Much was made recently of Latza’s running performances for Mainz – he was imperious against Borussia Mönchengladbach two weeks ago, running almost 14 kilometres in a team which set this season’s record for distance run over ninety minutes. Running in itself isn’t a virtue, though, and Latza’s running is hugely useful for Martin Schmidt’s men, working as a key component of Mainz’s high press and also allowing him to lay on chances for the team; only Malli has created more chances for Mainz this season than Latza, with 28 key passes compared to Latza’s 25, but from a more attacking position and in more games; Malli has been an ever-present.

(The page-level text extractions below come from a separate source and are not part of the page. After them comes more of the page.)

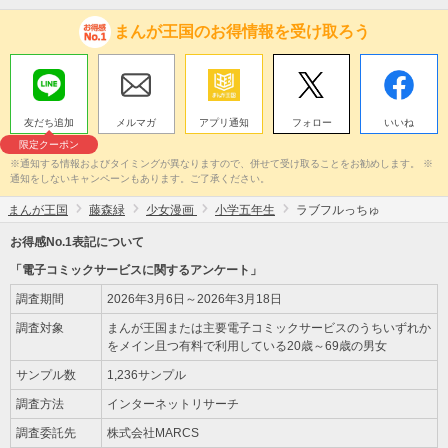
まんが王国のお得情報を受け取ろう
友だち追加
メルマガ
アプリ通知
フォロー
いいね
限定クーポン
※通知する情報およびタイミングが異なりますので、併せて受け取ることをお勧めします。 ※
通知をしないキャンペーンもあります。ご了承ください。
まんが王国
藤森緑
少女漫画
小学五年生
ラブフルっちゅ
お得感No.1表記について
「電子コミックサービスに関するアンケート」
調査期間
2026年3月6日～2026年3月18日
調査対象
まんが王国または主要電子コミックサービスのうちいずれか
をメイン且つ有料で利用している20歳～69歳の男女
サンプル数
1,236サンプル
調査方法
インターネットリサーチ
調査委託先
株式会社MARCS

Looking at the numbers, it’s baffling that the partnership hasn’t been made more of by the mainstream press; Latza’s overcome essentially being signed as back-up to Fabian Frei to become the true successor to Geis in Mainz’s midfield – partly helped by an injury to the Swiss midfielder on Matchday three, of course, but Frei hasn’t had a look-in on the starting eleven since returning to fitness over the winter break, while Baumgartlinger has pushed his already-impressive game to new levels under Martin Schmidt.
More Praise to Come?
Perhaps the real answer comes down to goals; football fans, especially fans watching other games and looking for the key storylines in the form of highlight packages, obviously see them as more important than the underlying play which precipitates them happening. Latza hasn’t scored for Mainz yet, Baumgartlinger has only just broken his league duck for the club. Perhaps the Baumgartlinger-Latza midfield will, in coming weeks, be due more praise.

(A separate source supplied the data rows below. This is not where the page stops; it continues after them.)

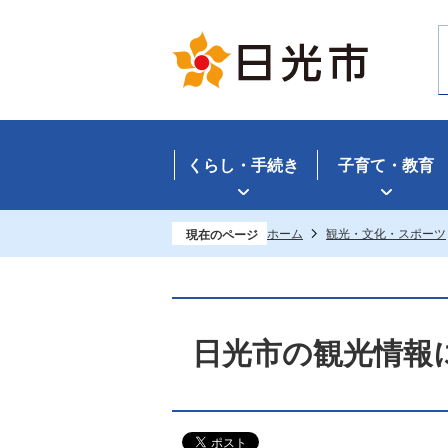
くらし・手続き
子育て・教育
ホーム
観光・文化・スポーツ
現在のページ
日光市の観光情報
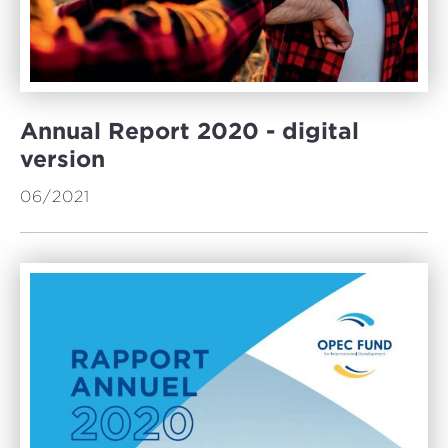
Annual Report 2020 - digital
version
06/2021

But really, if Friday night proved one thing, it is that Mainz’s success comes down to their strength as a unit rather than through individual excellence – a cliché often given as a back-handed compliment to untalented teams, but a true compliment worthy of this highly talented Mainz team too, who are tactically solid and balanced from back to front but blessed with the flair to decide games. At the moment, Mainz are looking good in their attempt to bring Europa League football back to Rheinhessen, but the next five games could prove crucial in this; despite recent form they still have to take on Leverkusen at home, plus Bayern and Dortmund away from home in the next month.